# What you are asked to do:
Restate all of the data below word for word.

-- Records provided follows --

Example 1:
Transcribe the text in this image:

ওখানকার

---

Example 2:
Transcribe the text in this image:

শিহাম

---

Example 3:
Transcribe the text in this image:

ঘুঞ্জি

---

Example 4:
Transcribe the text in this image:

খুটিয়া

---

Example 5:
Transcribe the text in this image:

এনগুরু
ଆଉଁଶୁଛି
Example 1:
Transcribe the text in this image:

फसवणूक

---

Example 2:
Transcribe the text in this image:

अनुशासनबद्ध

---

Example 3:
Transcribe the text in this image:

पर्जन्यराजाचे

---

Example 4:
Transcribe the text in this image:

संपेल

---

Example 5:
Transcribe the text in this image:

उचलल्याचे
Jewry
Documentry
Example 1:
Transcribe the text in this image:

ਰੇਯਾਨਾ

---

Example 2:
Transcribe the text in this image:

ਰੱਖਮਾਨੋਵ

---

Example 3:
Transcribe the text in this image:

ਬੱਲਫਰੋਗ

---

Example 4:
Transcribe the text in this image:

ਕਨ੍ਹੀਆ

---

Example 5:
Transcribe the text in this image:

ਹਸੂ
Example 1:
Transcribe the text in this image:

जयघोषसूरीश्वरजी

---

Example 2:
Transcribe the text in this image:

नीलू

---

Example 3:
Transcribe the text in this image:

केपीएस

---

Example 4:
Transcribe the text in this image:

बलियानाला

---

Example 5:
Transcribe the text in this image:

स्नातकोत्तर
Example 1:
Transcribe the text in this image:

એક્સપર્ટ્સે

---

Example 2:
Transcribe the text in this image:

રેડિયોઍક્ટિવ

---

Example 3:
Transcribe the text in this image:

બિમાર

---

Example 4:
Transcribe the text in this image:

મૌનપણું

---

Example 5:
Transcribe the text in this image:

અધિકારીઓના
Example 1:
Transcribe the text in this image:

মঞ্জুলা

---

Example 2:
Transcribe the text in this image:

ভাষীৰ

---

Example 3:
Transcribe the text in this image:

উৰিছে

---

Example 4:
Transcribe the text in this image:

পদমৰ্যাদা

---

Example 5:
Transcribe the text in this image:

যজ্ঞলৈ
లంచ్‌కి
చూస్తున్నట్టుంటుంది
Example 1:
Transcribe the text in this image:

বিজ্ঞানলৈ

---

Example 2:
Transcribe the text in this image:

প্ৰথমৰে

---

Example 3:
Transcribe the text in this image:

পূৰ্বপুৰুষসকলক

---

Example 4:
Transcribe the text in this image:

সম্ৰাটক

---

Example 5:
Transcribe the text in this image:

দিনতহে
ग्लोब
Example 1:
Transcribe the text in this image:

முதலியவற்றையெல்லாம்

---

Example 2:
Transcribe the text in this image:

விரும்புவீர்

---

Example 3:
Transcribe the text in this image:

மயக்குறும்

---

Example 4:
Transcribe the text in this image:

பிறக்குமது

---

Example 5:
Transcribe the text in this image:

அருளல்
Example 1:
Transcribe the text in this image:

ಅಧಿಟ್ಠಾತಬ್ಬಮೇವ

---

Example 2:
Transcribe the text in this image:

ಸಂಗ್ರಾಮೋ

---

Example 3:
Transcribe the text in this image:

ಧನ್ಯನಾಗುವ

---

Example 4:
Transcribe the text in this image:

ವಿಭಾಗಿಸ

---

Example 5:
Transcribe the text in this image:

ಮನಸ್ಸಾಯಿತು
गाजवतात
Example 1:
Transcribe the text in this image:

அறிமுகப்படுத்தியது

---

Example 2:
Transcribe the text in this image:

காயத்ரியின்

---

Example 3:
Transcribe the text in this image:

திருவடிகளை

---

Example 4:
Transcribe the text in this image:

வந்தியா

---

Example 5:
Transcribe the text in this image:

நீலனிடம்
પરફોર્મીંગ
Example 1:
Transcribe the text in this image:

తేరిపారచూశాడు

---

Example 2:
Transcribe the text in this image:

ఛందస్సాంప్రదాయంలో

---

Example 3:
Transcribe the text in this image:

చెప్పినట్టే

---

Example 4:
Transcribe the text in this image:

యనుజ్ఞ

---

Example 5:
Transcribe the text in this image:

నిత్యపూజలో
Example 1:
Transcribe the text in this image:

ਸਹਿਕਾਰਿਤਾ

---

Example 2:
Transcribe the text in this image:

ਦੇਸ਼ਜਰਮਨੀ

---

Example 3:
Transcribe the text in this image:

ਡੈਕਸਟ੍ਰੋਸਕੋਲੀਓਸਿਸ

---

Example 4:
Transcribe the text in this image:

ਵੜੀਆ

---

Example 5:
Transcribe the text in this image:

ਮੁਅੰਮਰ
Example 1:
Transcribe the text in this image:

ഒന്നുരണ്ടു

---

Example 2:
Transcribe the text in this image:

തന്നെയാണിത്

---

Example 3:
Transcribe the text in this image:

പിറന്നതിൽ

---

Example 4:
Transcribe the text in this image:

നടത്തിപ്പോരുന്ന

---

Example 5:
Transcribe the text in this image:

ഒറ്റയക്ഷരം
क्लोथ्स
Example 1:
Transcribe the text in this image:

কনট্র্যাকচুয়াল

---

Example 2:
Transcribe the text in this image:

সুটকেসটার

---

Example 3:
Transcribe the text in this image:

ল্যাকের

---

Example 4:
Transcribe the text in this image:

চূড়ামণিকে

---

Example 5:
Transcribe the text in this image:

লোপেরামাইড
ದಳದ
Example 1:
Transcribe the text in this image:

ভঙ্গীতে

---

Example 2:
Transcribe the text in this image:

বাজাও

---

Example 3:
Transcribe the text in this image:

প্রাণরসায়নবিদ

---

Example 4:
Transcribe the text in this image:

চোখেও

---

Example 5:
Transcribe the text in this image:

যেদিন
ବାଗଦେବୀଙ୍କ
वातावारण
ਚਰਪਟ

-- Records provided concluded --

# Answer to this problem:
Example 1:
Transcribe the text in this image:

ওখানকার

---

Example 2:
Transcribe the text in this image:

শিহাম

---

Example 3:
Transcribe the text in this image:

ঘুঞ্জি

---

Example 4:
Transcribe the text in this image:

খুটিয়া

---

Example 5:
Transcribe the text in this image:

এনগুরু
ଆଉଁଶୁଛି
Example 1:
Transcribe the text in this image:

फसवणूक

---

Example 2:
Transcribe the text in this image:

अनुशासनबद्ध

---

Example 3:
Transcribe the text in this image:

पर्जन्यराजाचे

---

Example 4:
Transcribe the text in this image:

संपेल

---

Example 5:
Transcribe the text in this image:

उचलल्याचे
Jewry
Documentry
Example 1:
Transcribe the text in this image:

ਰੇਯਾਨਾ

---

Example 2:
Transcribe the text in this image:

ਰੱਖਮਾਨੋਵ

---

Example 3:
Transcribe the text in this image:

ਬੱਲਫਰੋਗ

---

Example 4:
Transcribe the text in this image:

ਕਨ੍ਹੀਆ

---

Example 5:
Transcribe the text in this image:

ਹਸੂ
Example 1:
Transcribe the text in this image:

जयघोषसूरीश्वरजी

---

Example 2:
Transcribe the text in this image:

नीलू

---

Example 3:
Transcribe the text in this image:

केपीएस

---

Example 4:
Transcribe the text in this image:

बलियानाला

---

Example 5:
Transcribe the text in this image:

स्नातकोत्तर
Example 1:
Transcribe the text in this image:

એક્સપર્ટ્સે

---

Example 2:
Transcribe the text in this image:

રેડિયોઍક્ટિવ

---

Example 3:
Transcribe the text in this image:

બિમાર

---

Example 4:
Transcribe the text in this image:

મૌનપણું

---

Example 5:
Transcribe the text in this image:

અધિકારીઓના
Example 1:
Transcribe the text in this image:

মঞ্জুলা

---

Example 2:
Transcribe the text in this image:

ভাষীৰ

---

Example 3:
Transcribe the text in this image:

উৰিছে

---

Example 4:
Transcribe the text in this image:

পদমৰ্যাদা

---

Example 5:
Transcribe the text in this image:

যজ্ঞলৈ
లంచ్‌కి
చూస్తున్నట్టుంటుంది
Example 1:
Transcribe the text in this image:

বিজ্ঞানলৈ

---

Example 2:
Transcribe the text in this image:

প্ৰথমৰে

---

Example 3:
Transcribe the text in this image:

পূৰ্বপুৰুষসকলক

---

Example 4:
Transcribe the text in this image:

সম্ৰাটক

---

Example 5:
Transcribe the text in this image:

দিনতহে
ग्लोब
Example 1:
Transcribe the text in this image:

முதலியவற்றையெல்லாம்

---

Example 2:
Transcribe the text in this image:

விரும்புவீர்

---

Example 3:
Transcribe the text in this image:

மயக்குறும்

---

Example 4:
Transcribe the text in this image:

பிறக்குமது

---

Example 5:
Transcribe the text in this image:

அருளல்
Example 1:
Transcribe the text in this image:

ಅಧಿಟ್ಠಾತಬ್ಬಮೇವ

---

Example 2:
Transcribe the text in this image:

ಸಂಗ್ರಾಮೋ

---

Example 3:
Transcribe the text in this image:

ಧನ್ಯನಾಗುವ

---

Example 4:
Transcribe the text in this image:

ವಿಭಾಗಿಸ

---

Example 5:
Transcribe the text in this image:

ಮನಸ್ಸಾಯಿತು
गाजवतात
Example 1:
Transcribe the text in this image:

அறிமுகப்படுத்தியது

---

Example 2:
Transcribe the text in this image:

காயத்ரியின்

---

Example 3:
Transcribe the text in this image:

திருவடிகளை

---

Example 4:
Transcribe the text in this image:

வந்தியா

---

Example 5:
Transcribe the text in this image:

நீலனிடம்
પરફોર્મીંગ
Example 1:
Transcribe the text in this image:

తేరిపారచూశాడు

---

Example 2:
Transcribe the text in this image:

ఛందస్సాంప్రదాయంలో

---

Example 3:
Transcribe the text in this image:

చెప్పినట్టే

---

Example 4:
Transcribe the text in this image:

యనుజ్ఞ

---

Example 5:
Transcribe the text in this image:

నిత్యపూజలో
Example 1:
Transcribe the text in this image:

ਸਹਿਕਾਰਿਤਾ

---

Example 2:
Transcribe the text in this image:

ਦੇਸ਼ਜਰਮਨੀ

---

Example 3:
Transcribe the text in this image:

ਡੈਕਸਟ੍ਰੋਸਕੋਲੀਓਸਿਸ

---

Example 4:
Transcribe the text in this image:

ਵੜੀਆ

---

Example 5:
Transcribe the text in this image:

ਮੁਅੰਮਰ
Example 1:
Transcribe the text in this image:

ഒന്നുരണ്ടു

---

Example 2:
Transcribe the text in this image:

തന്നെയാണിത്

---

Example 3:
Transcribe the text in this image:

പിറന്നതിൽ

---

Example 4:
Transcribe the text in this image:

നടത്തിപ്പോരുന്ന

---

Example 5:
Transcribe the text in this image:

ഒറ്റയക്ഷരം
क्लोथ्स
Example 1:
Transcribe the text in this image:

কনট্র্যাকচুয়াল

---

Example 2:
Transcribe the text in this image:

সুটকেসটার

---

Example 3:
Transcribe the text in this image:

ল্যাকের

---

Example 4:
Transcribe the text in this image:

চূড়ামণিকে

---

Example 5:
Transcribe the text in this image:

লোপেরামাইড
ದಳದ
Example 1:
Transcribe the text in this image:

ভঙ্গীতে

---

Example 2:
Transcribe the text in this image:

বাজাও

---

Example 3:
Transcribe the text in this image:

প্রাণরসায়নবিদ

---

Example 4:
Transcribe the text in this image:

চোখেও

---

Example 5:
Transcribe the text in this image:

যেদিন
ବାଗଦେବୀଙ୍କ
वातावारण
ਚਰਪਟ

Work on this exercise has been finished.